Wir Hypnotherapeuten – zumindest kann ich das für die ausgebildeten Hypnosetherapeuten der Milton-Erickson-Gesellschaft sagen – wollen Menschen in Ihrer Kompetenz fördern, sie stärken, daher arbeiten wir nicht gegen das Grundbedürfnis eines jeden Menschen nach Orientierung, Sicherheit und Kontrolle, sondern mit diesem Bedürfnis. Es ist für viele angenehmer, die Augen bei der Hypnose zu schließen und diese innere Abgeschiedenheit zu genießen. Viele Menschen, die meinen, ein Kontrollfreak zu sein, erlauben sich, oft für sie selbst überraschend, sogar in eine tiefe Trance zu gleiten. Natürlich kann man sich jederzeit reorientieren, wenn man das Bedürfnis hat. Es freut mich und berührt mich, wenn Menschen nach der Trance mit einem Lachen sagen „Ich mag gar nicht zurückkommen, kann ich hier nicht liegen bleiben“. Es gibt aber auch Menschen, die auf keinen Fall die Augen schließen wollen. Solange man keine harten Kontaktlinsen trägt, ist das kein Problem. Bei diesen Klienten erlebe ich die Trance eher als eine Art Kampf mit sich selbst, es erinnert daran, wie wenn man sooo müde ist und absolut nicht schlafen darf. Jeder Mensch, der so eine Hypnosebehandlung anstrebt hat oft guten Grund, nicht die Augen zu schließen, auch wenn er den vielleicht vergessen hat. Das hat für mich weniger etwas mit dem Kontrollbedürfnis zu tun, sondern eher mit der Erfahrung, nicht in Anwesenheit anderer zu entspannen und die Augen zu schließen. Das ist ein großer Unterschied.
Bei Kindern wiederum ist das Unbehagen, vor einem Fremden die Augen zu schließen gar nicht so selten und viel unverblümter.
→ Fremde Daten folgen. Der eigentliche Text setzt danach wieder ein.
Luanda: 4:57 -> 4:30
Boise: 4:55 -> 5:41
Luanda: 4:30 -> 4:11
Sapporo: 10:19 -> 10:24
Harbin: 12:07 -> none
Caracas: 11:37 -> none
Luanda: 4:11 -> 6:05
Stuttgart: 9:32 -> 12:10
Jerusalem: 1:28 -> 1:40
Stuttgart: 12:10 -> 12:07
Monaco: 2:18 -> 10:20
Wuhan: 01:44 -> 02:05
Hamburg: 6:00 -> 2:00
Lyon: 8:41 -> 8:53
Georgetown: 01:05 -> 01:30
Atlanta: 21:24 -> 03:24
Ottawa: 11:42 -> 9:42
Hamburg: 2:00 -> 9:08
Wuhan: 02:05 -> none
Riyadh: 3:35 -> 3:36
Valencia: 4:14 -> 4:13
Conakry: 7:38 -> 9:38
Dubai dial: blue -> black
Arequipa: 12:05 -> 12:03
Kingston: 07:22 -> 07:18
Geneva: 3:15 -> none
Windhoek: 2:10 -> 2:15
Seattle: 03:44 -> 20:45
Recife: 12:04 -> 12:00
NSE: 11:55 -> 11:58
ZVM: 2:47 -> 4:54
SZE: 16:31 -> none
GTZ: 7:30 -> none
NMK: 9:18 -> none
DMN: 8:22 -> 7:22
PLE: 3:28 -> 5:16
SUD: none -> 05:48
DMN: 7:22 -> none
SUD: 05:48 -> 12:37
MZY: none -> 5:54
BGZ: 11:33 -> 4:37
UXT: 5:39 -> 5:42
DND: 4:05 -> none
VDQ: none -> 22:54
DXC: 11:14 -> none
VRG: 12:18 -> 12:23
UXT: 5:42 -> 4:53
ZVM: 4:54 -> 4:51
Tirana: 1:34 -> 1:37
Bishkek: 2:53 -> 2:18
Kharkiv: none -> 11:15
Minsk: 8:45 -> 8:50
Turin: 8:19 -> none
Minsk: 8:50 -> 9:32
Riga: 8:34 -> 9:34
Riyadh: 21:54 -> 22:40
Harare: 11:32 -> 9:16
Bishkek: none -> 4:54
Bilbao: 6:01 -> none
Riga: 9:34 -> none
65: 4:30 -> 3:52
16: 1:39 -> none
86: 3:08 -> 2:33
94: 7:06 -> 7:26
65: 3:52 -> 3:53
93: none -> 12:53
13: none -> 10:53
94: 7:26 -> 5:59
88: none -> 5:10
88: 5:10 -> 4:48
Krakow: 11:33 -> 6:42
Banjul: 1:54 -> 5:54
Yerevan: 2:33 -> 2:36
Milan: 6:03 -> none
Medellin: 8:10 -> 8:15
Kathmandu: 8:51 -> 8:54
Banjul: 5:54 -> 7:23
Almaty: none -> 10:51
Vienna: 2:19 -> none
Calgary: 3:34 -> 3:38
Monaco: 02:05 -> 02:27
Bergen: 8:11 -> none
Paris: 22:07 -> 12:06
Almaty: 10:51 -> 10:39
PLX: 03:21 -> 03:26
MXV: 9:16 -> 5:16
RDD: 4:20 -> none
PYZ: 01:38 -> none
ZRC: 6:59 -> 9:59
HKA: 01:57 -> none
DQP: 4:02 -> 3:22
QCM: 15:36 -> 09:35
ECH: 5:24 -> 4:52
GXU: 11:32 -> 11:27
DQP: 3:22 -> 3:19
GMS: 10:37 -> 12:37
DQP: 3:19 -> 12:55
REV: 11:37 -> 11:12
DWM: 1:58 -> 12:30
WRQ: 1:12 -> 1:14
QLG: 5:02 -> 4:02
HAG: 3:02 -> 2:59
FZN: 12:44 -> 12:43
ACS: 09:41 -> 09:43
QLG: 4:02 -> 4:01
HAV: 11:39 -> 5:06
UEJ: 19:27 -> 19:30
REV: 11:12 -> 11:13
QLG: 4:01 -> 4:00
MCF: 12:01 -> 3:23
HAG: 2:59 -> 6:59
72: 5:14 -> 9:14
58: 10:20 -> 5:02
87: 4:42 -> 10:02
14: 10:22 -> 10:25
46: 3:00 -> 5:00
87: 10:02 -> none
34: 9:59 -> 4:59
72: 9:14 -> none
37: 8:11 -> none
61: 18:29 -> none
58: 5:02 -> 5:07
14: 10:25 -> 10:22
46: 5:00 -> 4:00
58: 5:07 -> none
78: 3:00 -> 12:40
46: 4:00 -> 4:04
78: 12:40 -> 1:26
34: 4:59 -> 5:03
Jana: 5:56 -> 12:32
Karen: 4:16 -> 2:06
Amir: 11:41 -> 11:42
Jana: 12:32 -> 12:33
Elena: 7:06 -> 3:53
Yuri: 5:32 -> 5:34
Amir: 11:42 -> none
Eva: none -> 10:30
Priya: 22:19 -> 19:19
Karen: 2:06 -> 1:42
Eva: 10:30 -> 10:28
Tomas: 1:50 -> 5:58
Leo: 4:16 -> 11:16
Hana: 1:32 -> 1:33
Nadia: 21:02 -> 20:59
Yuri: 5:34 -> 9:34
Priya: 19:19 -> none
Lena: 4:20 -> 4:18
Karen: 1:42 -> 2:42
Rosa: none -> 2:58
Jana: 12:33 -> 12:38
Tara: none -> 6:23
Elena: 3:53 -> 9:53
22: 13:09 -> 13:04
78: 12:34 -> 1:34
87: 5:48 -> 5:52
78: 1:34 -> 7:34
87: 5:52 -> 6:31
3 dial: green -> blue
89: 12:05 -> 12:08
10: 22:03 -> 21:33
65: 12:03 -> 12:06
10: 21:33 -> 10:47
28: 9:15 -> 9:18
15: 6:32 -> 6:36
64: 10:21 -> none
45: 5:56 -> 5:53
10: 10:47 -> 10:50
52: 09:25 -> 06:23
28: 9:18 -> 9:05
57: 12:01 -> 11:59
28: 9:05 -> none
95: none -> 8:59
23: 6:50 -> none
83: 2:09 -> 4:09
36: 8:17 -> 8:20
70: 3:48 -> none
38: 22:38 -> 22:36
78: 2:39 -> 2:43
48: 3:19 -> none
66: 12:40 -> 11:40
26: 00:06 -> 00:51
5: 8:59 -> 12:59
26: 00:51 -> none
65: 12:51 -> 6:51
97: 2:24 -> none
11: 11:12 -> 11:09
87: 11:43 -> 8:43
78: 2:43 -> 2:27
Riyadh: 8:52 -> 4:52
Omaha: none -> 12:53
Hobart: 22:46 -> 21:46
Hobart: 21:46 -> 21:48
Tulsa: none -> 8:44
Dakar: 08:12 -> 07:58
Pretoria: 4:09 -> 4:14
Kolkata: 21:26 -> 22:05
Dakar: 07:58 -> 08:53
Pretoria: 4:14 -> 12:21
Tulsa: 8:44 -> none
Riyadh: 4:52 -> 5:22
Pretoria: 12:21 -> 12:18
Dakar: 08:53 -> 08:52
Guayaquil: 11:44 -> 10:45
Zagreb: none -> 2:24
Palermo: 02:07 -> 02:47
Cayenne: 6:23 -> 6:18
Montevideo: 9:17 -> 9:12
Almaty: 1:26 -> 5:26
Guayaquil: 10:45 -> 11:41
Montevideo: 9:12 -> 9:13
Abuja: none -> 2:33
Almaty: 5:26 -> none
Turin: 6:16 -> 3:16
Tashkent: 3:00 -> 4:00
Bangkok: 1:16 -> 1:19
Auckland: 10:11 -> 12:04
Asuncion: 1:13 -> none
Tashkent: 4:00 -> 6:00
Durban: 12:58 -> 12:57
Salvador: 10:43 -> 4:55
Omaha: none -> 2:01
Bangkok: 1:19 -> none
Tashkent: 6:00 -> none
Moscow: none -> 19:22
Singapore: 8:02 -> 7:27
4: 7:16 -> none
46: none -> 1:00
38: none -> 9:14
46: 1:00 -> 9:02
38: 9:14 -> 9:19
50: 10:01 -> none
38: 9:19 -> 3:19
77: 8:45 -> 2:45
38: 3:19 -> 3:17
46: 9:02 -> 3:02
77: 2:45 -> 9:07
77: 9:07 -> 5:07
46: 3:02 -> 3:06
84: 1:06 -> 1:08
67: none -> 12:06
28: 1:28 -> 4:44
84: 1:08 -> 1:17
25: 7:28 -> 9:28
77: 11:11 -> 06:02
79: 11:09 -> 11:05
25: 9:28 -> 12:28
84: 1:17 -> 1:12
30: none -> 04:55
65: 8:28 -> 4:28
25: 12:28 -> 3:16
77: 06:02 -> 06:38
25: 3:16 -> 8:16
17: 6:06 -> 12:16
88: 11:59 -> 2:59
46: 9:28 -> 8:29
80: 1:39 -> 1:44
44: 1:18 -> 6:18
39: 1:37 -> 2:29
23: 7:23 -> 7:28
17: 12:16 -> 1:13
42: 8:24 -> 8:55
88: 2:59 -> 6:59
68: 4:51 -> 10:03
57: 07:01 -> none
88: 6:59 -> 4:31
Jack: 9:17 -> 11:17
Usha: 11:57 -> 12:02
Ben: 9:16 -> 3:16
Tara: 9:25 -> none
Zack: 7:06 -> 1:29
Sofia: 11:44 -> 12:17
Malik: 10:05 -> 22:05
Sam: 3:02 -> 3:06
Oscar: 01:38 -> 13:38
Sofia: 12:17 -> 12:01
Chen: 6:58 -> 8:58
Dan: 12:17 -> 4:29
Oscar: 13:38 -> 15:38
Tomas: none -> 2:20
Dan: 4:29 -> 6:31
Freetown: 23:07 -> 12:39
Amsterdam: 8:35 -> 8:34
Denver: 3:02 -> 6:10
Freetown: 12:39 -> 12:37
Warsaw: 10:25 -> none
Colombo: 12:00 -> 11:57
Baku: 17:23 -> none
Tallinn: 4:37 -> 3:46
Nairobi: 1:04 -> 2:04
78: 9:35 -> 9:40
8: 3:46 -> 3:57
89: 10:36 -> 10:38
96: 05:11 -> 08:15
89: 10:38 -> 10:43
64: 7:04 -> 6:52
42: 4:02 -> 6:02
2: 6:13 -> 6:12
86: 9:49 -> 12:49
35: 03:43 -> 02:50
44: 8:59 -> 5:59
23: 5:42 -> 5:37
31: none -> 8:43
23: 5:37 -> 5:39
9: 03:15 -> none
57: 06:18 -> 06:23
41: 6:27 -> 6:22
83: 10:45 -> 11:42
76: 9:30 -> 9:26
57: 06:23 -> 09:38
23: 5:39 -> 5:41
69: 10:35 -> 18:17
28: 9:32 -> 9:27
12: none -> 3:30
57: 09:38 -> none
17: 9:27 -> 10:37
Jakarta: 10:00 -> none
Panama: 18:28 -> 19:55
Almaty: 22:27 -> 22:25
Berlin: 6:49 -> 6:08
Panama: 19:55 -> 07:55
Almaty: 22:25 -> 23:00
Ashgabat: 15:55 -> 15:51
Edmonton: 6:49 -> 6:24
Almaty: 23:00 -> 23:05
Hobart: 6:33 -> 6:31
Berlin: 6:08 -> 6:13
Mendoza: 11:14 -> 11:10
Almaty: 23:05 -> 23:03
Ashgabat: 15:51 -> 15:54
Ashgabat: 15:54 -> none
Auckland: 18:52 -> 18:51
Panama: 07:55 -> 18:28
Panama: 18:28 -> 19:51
Manche halten sich dazu die Hände vor die Augen oder blinzeln. Daher sage ich den Kindern, dass sie sich an Mama (oder Papa) ankuscheln können und die Augen schließen. Oft sind Kinder in der Visualisierung auch so fix, dass sie „danach“ die Augen öffnen, um weiter aufmerksam zu folgen. Oftmals ist daher bei Kindern eine klassische Tranceinduzierung nicht notwendig, sie haben oft eine blühende Phantasie – auch mit geöffneten Augen.

Selbstvertrauen – sich selbst trauen

Immer wieder fällt mir auf, wie sehr insbesondere Frauen verunsichert werden, bezüglich ihrer Wahrnehmung. Bei einigen fängt es offenbar mit Eintritt in die Schule an und bei anderen noch eher.

Interessant ist, dass Frauen trotzdem tief in ihrem Inneren wissen, was für sie richtig und stimmig ist, sie „fragen aber lieber noch mal nach“, ob das so richtig ist, um dann das zu tun, was der/die andere sagt und entfernen sich immer mehr von der eigenen inneren Wahrheit.

Mütter z.B. wissen oft intuitiv, was richtig ist für ihr Kind: Vorschule ja oder nein, mit der Einschulung warten oder nicht. Oder noch früher: soll ich jetzt eine Geburtseinleitung machen oder nicht oder soll ich noch warten oder nicht. Wenn der/die andere dann noch einen weißen Kittel trägt, wird die Aussage des anderen eher als „richtig“ anerkannt und vor das eigene Gefühl gestellt. Wenn es dann nicht optimal läuft, hadern Frauen mit sich selbst „hab ich doch gewusst…“ oder „hätte ich man bloß…“

Selbstvertrauen zu haben, heißt auch, Selbstverantwortung zu übernehmen.

Wo fühlen Sie sich im Einklang mit sich selbst?
Wo, wobei finden Sie, wie = auf welche Weise, in Ihre Kraft?
Woran erkennen Sie, dass Sie in Ihrer Kraft sind?
Wo genau in Ihrem Körper spüren Sie das?
Wie fühlt es sich an, wenn Sie sich wieder mehr (ver)trauen?